Work request — Exactly as written, return every line of the data below apart from the pictures.

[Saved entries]
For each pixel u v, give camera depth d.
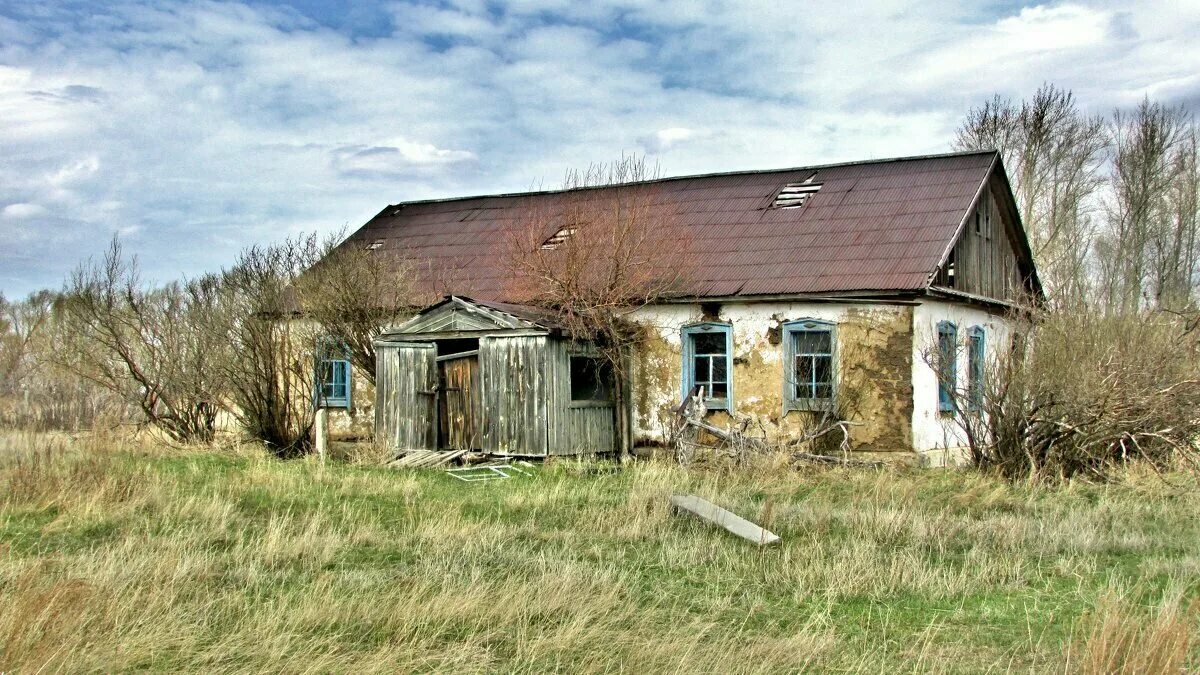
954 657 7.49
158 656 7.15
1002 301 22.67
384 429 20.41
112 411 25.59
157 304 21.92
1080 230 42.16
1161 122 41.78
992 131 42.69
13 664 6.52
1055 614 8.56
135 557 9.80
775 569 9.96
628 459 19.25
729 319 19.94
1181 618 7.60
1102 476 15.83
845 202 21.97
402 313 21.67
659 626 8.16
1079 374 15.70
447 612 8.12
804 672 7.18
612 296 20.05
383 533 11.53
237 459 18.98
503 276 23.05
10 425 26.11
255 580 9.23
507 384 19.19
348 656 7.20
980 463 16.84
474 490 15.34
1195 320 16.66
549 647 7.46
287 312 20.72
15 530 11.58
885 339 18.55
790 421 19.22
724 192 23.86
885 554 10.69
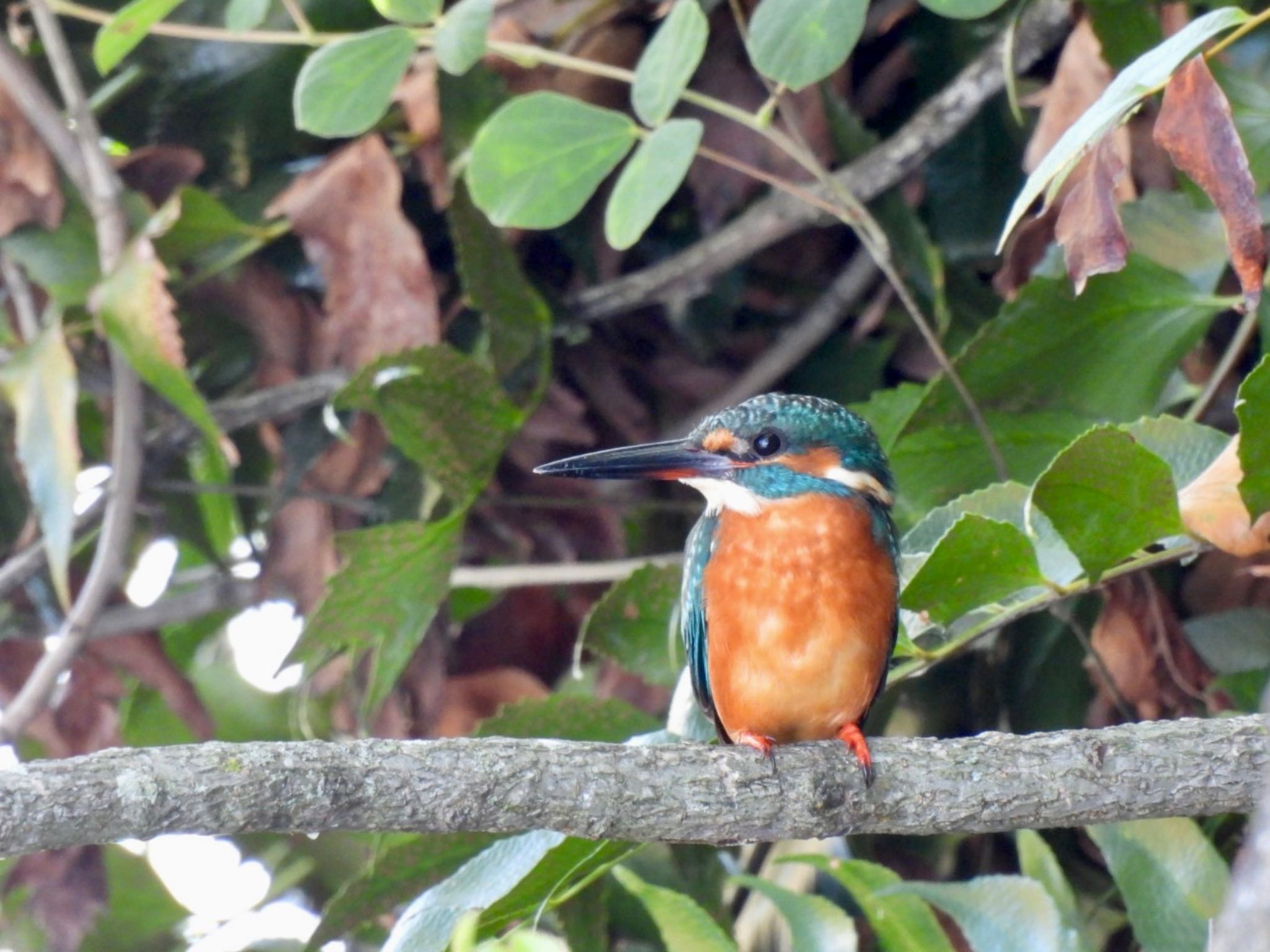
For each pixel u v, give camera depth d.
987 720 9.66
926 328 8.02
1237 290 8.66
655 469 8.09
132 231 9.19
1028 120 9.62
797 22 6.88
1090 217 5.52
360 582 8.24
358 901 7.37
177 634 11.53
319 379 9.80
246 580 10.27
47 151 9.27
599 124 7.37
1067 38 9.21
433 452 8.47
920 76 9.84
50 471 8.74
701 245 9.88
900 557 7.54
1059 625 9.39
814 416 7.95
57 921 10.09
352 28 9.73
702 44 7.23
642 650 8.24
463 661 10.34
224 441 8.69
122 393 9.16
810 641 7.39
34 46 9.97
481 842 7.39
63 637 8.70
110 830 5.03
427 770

Answer for this exercise —
For each pixel u v, give camera depth d.
954 657 7.49
158 656 7.15
1002 301 22.67
384 429 20.41
112 411 25.59
157 304 21.92
1080 230 42.16
1161 122 41.78
992 131 42.69
13 664 6.52
1055 614 8.56
135 557 9.80
775 569 9.96
628 459 19.25
729 319 19.94
1181 618 7.60
1102 476 15.83
845 202 21.97
402 313 21.67
659 626 8.16
1079 374 15.70
447 612 8.12
804 672 7.18
612 296 20.05
383 533 11.53
237 459 18.98
503 276 23.05
10 425 26.11
255 580 9.23
507 384 19.19
348 656 7.20
980 463 16.84
474 490 15.34
1195 320 16.66
549 647 7.46
287 312 20.72
15 530 11.58
885 339 18.55
790 421 19.22
724 192 23.86
885 554 10.69
For each pixel u v, give camera depth d.
987 720 9.66
926 328 8.02
1237 290 8.66
655 469 8.09
132 231 9.19
1028 120 9.62
797 22 6.88
1090 217 5.52
360 582 8.24
358 901 7.37
177 634 11.53
319 379 9.80
246 580 10.27
47 151 9.27
599 124 7.37
1067 38 9.21
433 452 8.47
920 76 9.84
50 471 8.74
701 245 9.88
900 557 7.54
1059 625 9.39
814 416 7.95
57 921 10.09
352 28 9.73
702 44 7.23
642 650 8.24
463 661 10.34
224 441 8.69
122 393 9.16
810 641 7.39
34 46 9.97
481 842 7.39
63 637 8.70
110 830 5.03
427 770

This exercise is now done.